Science News

'Smell of death' could help sniffer dogs

Forensic toxicologists have pinpointed the specific chemical compounds emitted by decaying human bodies in an effort to improve police sniffer dogs’ ability to find buried bodies, vastly reducing the number of so-called ‘false positive’ results.

University of Leuven PhD student Elien Rosier conducted the research at the institution’s campus, outside Brussels.

Currently experts train cadaver dogs by exposing them to rotten pig flesh, because of its similarity to decaying human tissue. Pig and human flesh share the same microbes found in the gut, while the hair and body fat ratio are similar.

“We sampled the remains during six months of decomposition and we could identify 452 different compounds,” said Rosier. “From all those compounds we searched for human specific compounds using principal component analysis and we could identify a combination of eight compounds that were specific for human and pig remains.”

Rosier placed organs and tissue samples from human corpses previously used in autopsies into a jar. As they were not airtight, the screw caps enabled air to get inside. RosNier then regularly gathered samples of the gases that formed over time and exposed them to police sniffer dogs. Her research team did the same for tissue and organ samples of pigs, mice, rabbits, frogs and birds.

Until the six-month Leuven study, human and pig flesh had not been studied under the microscope subject to the same conditions.

By discovering a handful of compounds only found in pigs, Rosier believes sniffer dogs can be better trained to only seek out human tissue when sent to potential crime scenes.

“When they are training cadaver dogs now they can use chemical products, but those compounds that are used in those chemical products are not specific for humans, so it is possible that a dog, a cadaver dog, gives a positive signal on a pig or a dog or a cat that people just buried outdoors,” she added.

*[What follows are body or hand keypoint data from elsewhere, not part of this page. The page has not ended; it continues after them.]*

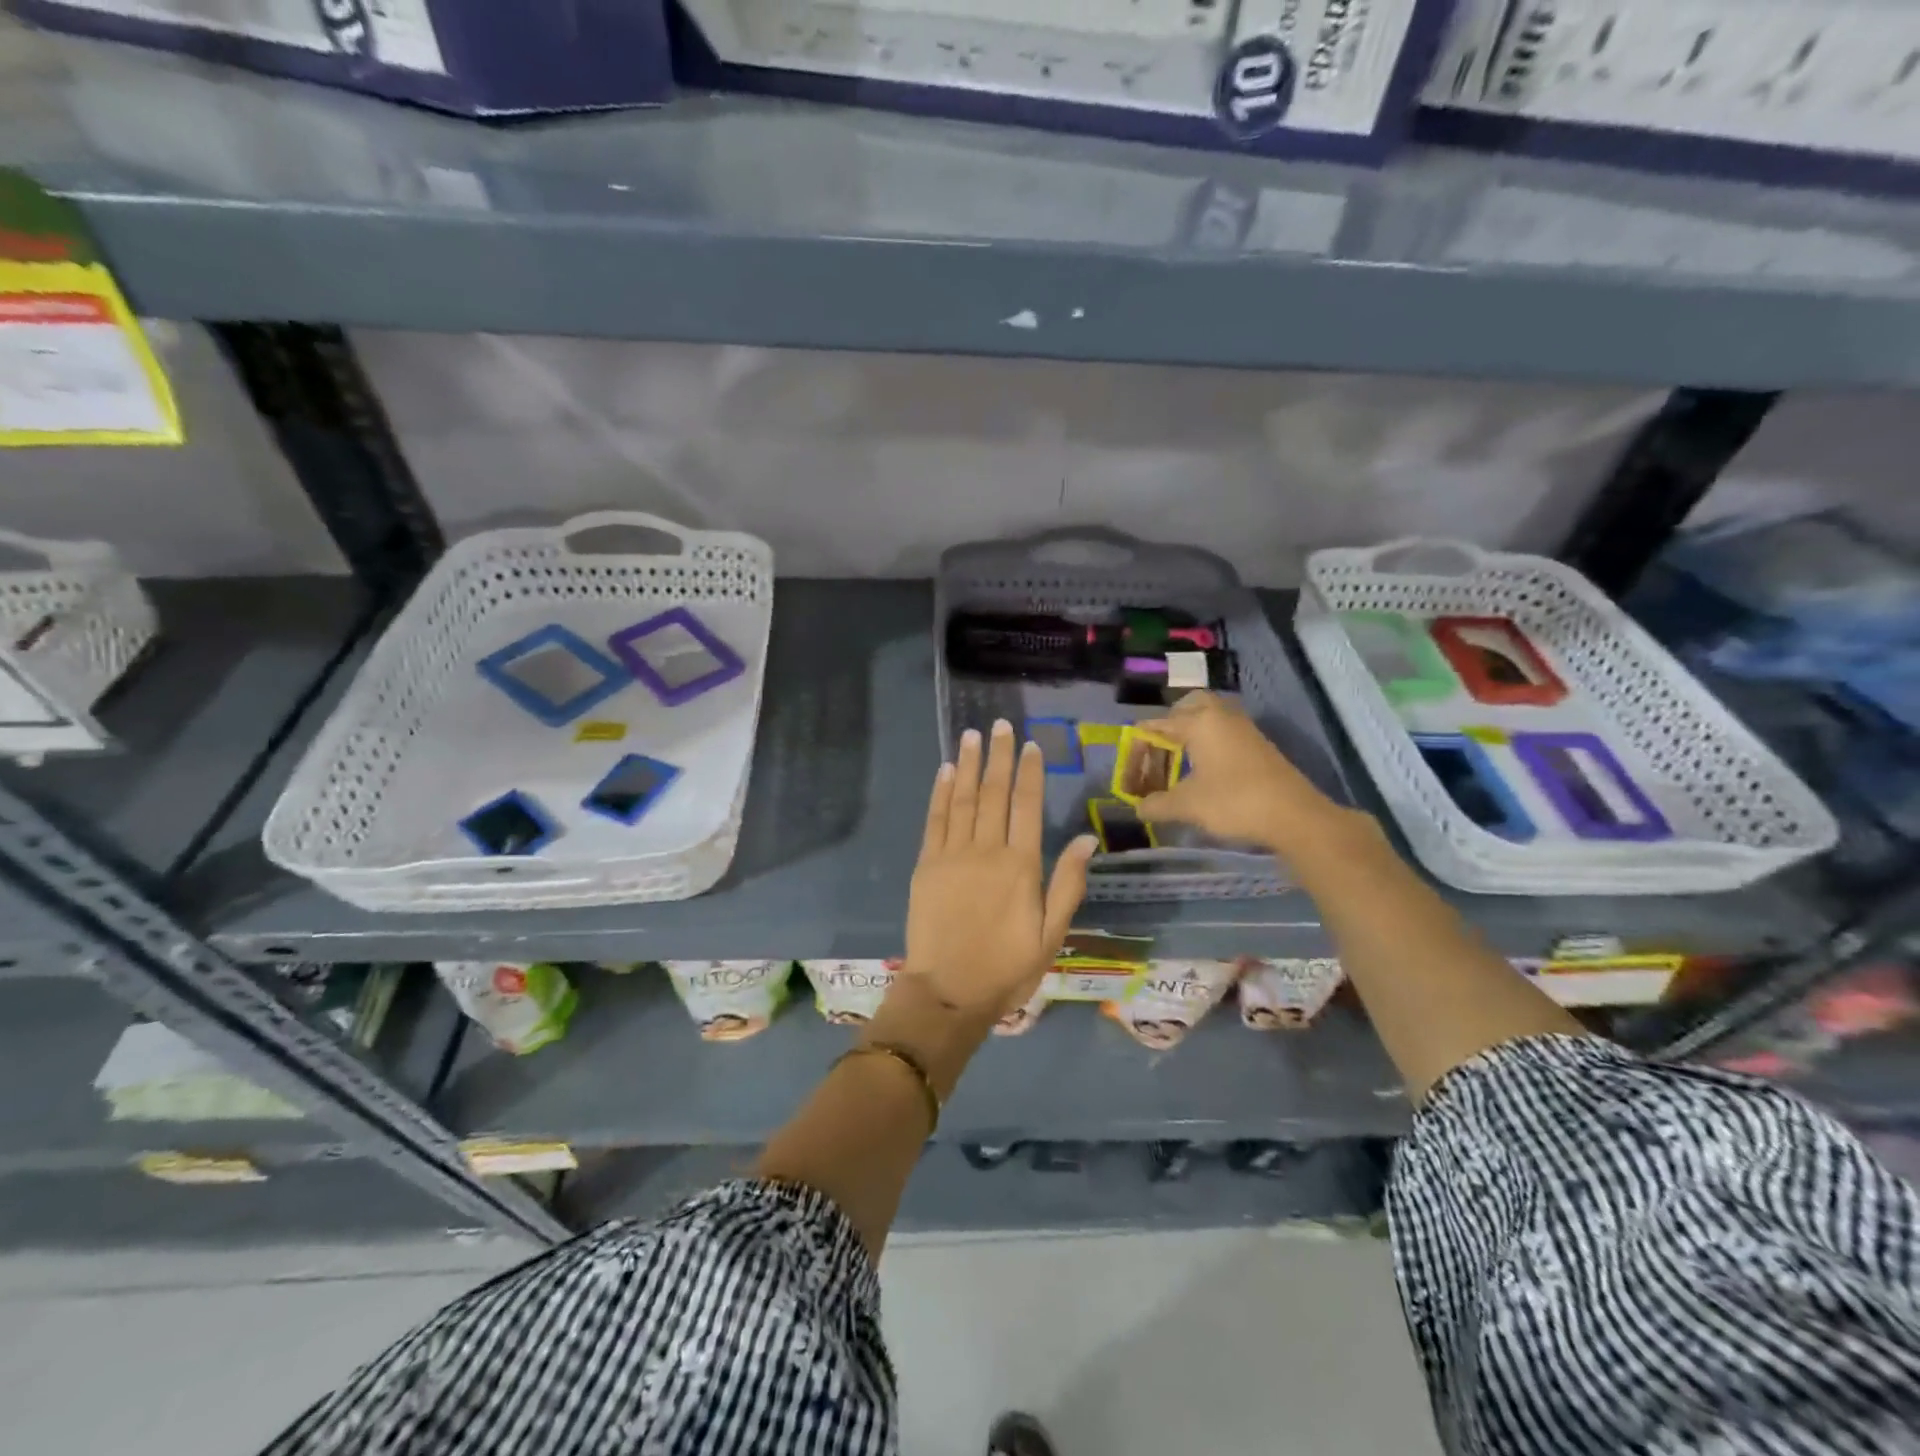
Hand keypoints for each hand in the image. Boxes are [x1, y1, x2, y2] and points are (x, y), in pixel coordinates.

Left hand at [903, 719, 1095, 1021]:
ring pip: (963, 798)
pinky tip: (946, 770)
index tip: (1030, 745)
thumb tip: (1085, 838)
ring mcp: (952, 855)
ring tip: (973, 735)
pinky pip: (935, 820)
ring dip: (969, 764)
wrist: (948, 992)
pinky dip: (941, 792)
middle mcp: (987, 851)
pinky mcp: (927, 865)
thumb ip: (1068, 884)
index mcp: (1021, 866)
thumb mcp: (1052, 934)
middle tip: (1000, 724)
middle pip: (994, 793)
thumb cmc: (1007, 968)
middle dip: (999, 756)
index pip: (1027, 805)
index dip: (1029, 772)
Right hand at [1134, 692, 1352, 856]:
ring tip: (1175, 769)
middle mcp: (1220, 716)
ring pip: (1207, 720)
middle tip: (1155, 756)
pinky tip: (1201, 774)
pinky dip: (1205, 747)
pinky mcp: (1257, 745)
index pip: (1154, 727)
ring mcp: (1243, 729)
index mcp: (1199, 722)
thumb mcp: (1187, 805)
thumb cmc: (1234, 802)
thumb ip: (1156, 804)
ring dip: (1187, 738)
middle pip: (1185, 709)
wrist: (1295, 816)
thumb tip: (1139, 808)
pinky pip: (1222, 734)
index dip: (1136, 754)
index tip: (1128, 782)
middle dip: (1165, 730)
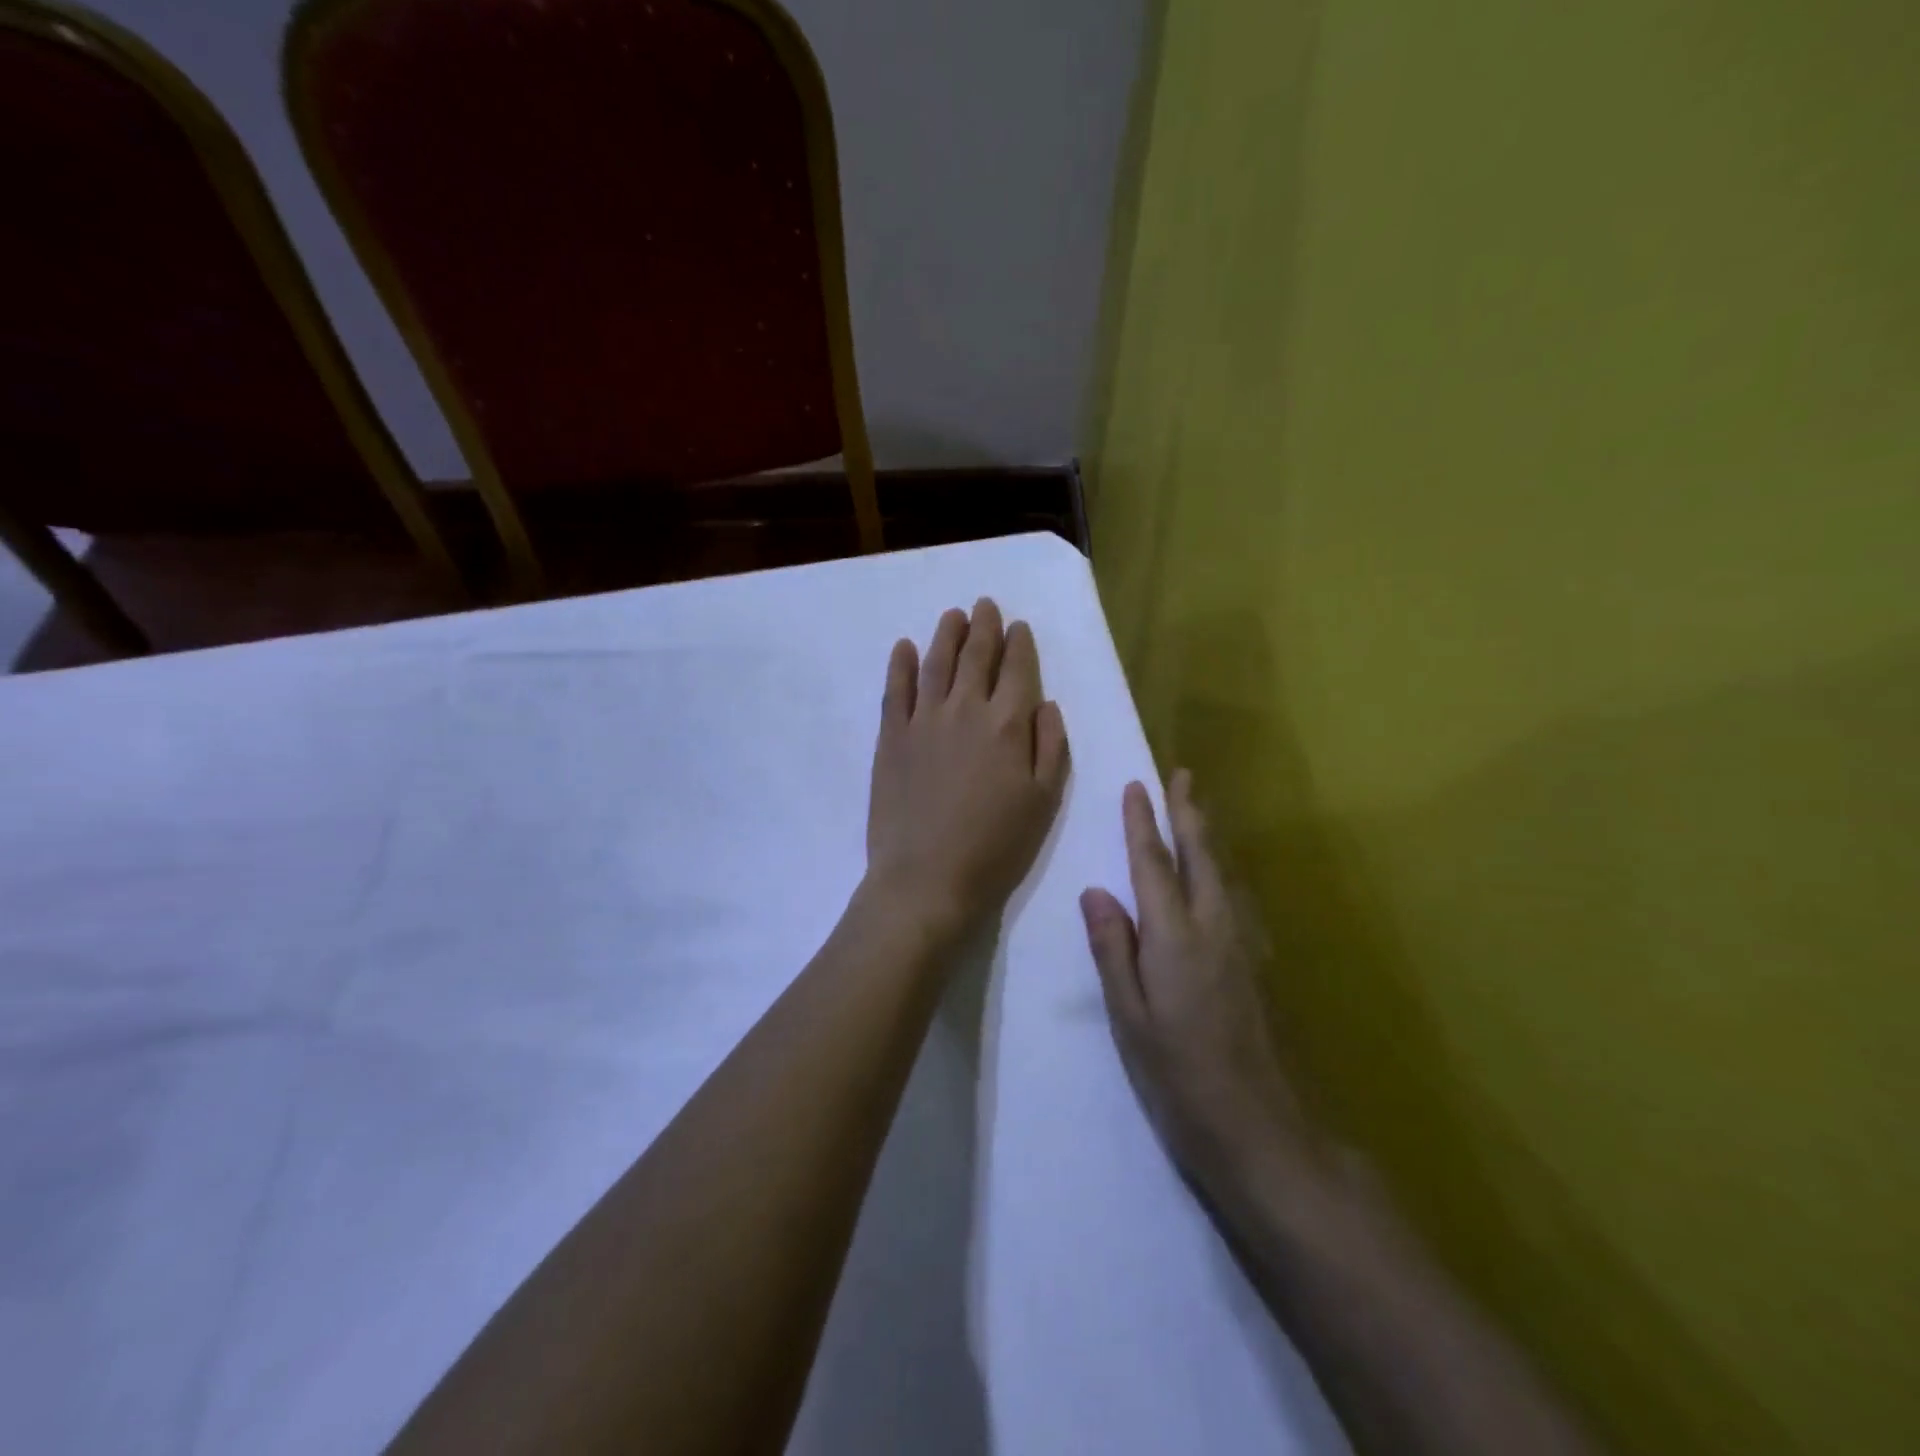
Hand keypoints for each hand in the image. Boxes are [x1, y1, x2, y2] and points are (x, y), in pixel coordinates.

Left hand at [866, 599, 1069, 942]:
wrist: (927, 878)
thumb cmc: (996, 847)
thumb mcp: (1043, 802)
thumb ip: (1050, 747)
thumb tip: (1046, 704)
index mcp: (1008, 725)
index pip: (1017, 670)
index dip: (1019, 644)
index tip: (1019, 626)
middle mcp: (966, 710)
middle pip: (976, 657)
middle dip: (984, 628)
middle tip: (985, 606)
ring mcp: (923, 720)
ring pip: (936, 663)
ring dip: (946, 635)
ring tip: (953, 615)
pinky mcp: (891, 737)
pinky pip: (896, 690)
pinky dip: (901, 664)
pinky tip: (904, 647)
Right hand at [1081, 771, 1310, 1191]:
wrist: (1261, 1128)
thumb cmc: (1179, 1075)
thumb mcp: (1129, 1017)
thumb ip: (1113, 950)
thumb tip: (1095, 891)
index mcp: (1176, 937)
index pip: (1154, 865)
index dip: (1143, 824)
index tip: (1137, 786)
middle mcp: (1215, 928)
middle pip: (1200, 857)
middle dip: (1188, 813)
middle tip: (1182, 776)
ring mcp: (1243, 945)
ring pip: (1222, 873)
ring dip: (1207, 836)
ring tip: (1197, 811)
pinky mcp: (1256, 965)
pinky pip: (1234, 897)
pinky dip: (1219, 869)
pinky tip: (1217, 876)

The study was the result of a request by federal police to the university’s toxicology department, led by Professor Jan Tytgat, to find a specific human marker that could help improve sniffer dogs’ training.

According to forensic toxicologist Eva Cuypers, who supervised the study, “we made this cocktail here in the lab and we took them to the canine team of the federal police and so we tested if the dogs reacted to this mixture of compounds and actually they did. So they recognized the mixtures as being human decomposing material.”

In some media reports, US-based researchers said the research was flawed, suggesting that isolated tissue subjects might only form part of the complex smell of compounds that develop in whole decaying bodies.

Rosier answers that criticism by stating that the same compounds released in her laboratory would also be released in a full body.

Cuypers says that the team’s next task will be testing their research outdoors with buried bodies, which should help them silence any critics.

“In the lab it was only just parts of animals and human beings and it will be very important to explore what happens when we do the full body. It will be very interesting in order to go much closer to the actual problem on the field that the cadaver dogs experience,” said Cuypers.

Tytgat said that in addition to training cadaver dogs “much, much better”, it will also be possible to develop a portable device in future. “It’s definitely possible, and then such a device can be used as a sniffing dog, an instrumental sniffing dog,” he said.

As well as helping police find murder victims, Tytgat said the research could be useful in finding bodies after mass disasters, such as earthquakes and tsunamis.